Penguin cleverly sent around press releases daring me NOT to like this book. They boldly claimed that there was not a single reader who disliked the book. So of course I had to accept the challenge, even though I knew it was a marketing bait. I knew that my weakness for high school murder mysteries (a la Pretty Little Liars) will guarantee a base interest. This novel has a bit of everything, intense sleuthing, teen drama and romance. Its attempts to handle darker elements like death and mental illness might be its one flaw.

This is one of the most exciting YA books I have read so far. Five different characters collide in one detention session, all with secrets. Like those who didn’t grow up in the American school system, I have a fondness for their (damaging) stereotypes: the brain, beauty queen, jock, drop-out and outcast. None of these students know why they had detention and at the end of it, Simon the outcast is dead. The rest of the group become suspects. With each day the police are increasingly determined to bring them down. And get this, Simon’s gossip blog continues to post, the topic being the famous four and their secrets. So who is determined to ruin their lives, some elusive stranger or one of them?

If I do say so myself, I had started to get an inkling of who the culprit was.

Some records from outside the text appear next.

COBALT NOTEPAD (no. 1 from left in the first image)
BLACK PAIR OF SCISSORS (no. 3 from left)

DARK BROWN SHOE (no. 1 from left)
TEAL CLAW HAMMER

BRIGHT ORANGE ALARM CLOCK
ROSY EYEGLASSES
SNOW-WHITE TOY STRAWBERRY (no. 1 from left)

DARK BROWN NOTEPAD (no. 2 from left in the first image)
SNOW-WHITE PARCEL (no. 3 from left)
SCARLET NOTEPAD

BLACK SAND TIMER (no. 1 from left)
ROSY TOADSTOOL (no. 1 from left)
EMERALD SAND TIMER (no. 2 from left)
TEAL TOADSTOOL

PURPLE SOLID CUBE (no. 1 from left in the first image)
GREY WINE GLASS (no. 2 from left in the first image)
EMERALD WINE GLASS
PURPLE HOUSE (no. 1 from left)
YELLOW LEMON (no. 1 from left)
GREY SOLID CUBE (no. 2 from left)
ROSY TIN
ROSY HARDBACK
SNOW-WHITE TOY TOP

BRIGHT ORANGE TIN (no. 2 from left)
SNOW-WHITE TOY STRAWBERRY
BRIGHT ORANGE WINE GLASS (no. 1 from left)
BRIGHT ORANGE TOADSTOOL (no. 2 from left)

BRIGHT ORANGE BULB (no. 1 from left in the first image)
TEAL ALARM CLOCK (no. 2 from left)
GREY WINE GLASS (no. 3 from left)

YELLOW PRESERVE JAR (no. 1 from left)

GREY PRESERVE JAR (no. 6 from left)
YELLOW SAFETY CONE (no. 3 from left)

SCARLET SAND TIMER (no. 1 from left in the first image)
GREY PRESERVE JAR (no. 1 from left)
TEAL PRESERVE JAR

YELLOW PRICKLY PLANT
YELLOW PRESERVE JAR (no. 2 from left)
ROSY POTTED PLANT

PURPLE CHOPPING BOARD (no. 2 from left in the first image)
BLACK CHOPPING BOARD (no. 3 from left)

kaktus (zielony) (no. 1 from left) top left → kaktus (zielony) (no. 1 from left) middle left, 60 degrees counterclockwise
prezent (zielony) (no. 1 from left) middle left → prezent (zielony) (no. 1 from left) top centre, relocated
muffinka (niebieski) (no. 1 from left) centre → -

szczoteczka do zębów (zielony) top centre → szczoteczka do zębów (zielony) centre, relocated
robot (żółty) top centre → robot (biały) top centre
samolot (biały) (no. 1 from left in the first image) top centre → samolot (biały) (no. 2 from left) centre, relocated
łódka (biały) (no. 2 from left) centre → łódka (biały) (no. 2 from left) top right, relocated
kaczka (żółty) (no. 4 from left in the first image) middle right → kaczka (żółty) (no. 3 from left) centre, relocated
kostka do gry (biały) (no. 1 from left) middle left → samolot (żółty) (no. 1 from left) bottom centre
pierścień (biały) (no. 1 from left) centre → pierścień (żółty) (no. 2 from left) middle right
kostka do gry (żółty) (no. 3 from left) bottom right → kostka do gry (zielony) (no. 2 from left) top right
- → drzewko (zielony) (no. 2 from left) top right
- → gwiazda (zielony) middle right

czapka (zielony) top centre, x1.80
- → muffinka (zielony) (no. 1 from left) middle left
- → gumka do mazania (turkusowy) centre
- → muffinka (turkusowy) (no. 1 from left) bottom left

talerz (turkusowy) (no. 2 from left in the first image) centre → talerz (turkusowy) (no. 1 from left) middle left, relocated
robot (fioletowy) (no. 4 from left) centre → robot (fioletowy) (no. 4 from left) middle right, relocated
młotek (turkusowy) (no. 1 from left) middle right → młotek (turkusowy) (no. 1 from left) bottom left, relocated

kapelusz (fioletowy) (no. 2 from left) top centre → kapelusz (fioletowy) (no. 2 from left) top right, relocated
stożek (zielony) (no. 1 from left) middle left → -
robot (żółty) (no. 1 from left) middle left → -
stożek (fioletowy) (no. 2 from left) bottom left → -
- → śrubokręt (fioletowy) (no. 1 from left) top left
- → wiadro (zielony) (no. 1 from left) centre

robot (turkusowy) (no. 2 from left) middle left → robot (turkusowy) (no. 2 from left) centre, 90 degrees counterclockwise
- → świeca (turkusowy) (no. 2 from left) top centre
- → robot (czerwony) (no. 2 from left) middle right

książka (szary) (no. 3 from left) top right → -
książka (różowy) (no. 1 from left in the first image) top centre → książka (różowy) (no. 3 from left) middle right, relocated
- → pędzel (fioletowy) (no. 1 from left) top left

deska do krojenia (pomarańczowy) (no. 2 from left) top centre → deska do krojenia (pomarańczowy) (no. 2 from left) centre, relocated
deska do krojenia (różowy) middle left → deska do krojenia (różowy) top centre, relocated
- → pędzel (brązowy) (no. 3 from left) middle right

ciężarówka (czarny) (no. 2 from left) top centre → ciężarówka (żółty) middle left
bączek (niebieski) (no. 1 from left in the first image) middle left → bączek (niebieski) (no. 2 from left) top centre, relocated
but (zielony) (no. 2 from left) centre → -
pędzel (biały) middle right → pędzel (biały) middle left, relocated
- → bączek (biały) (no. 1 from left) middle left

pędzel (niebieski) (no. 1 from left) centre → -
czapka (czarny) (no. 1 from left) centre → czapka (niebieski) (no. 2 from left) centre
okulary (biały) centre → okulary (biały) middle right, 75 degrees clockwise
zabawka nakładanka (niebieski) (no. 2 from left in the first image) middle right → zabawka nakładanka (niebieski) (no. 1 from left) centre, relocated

But I do applaud the many twists and turns the plot leads you down. Despite their different worlds, the characters bond with motivating results. They shed their stereotype shells, help each other’s problems and embrace their real selves. There are transformations, society challenges and an additive unlikely romance. However, the story navigates shakily with the topic of depression. The illness was clumsily explained for the rage and revenge that fueled death. But I think the author means to highlight it as a condition partly caused by the school cliques and separations (ones that we in turn find so appealing) in which the main characters ultimately take apart.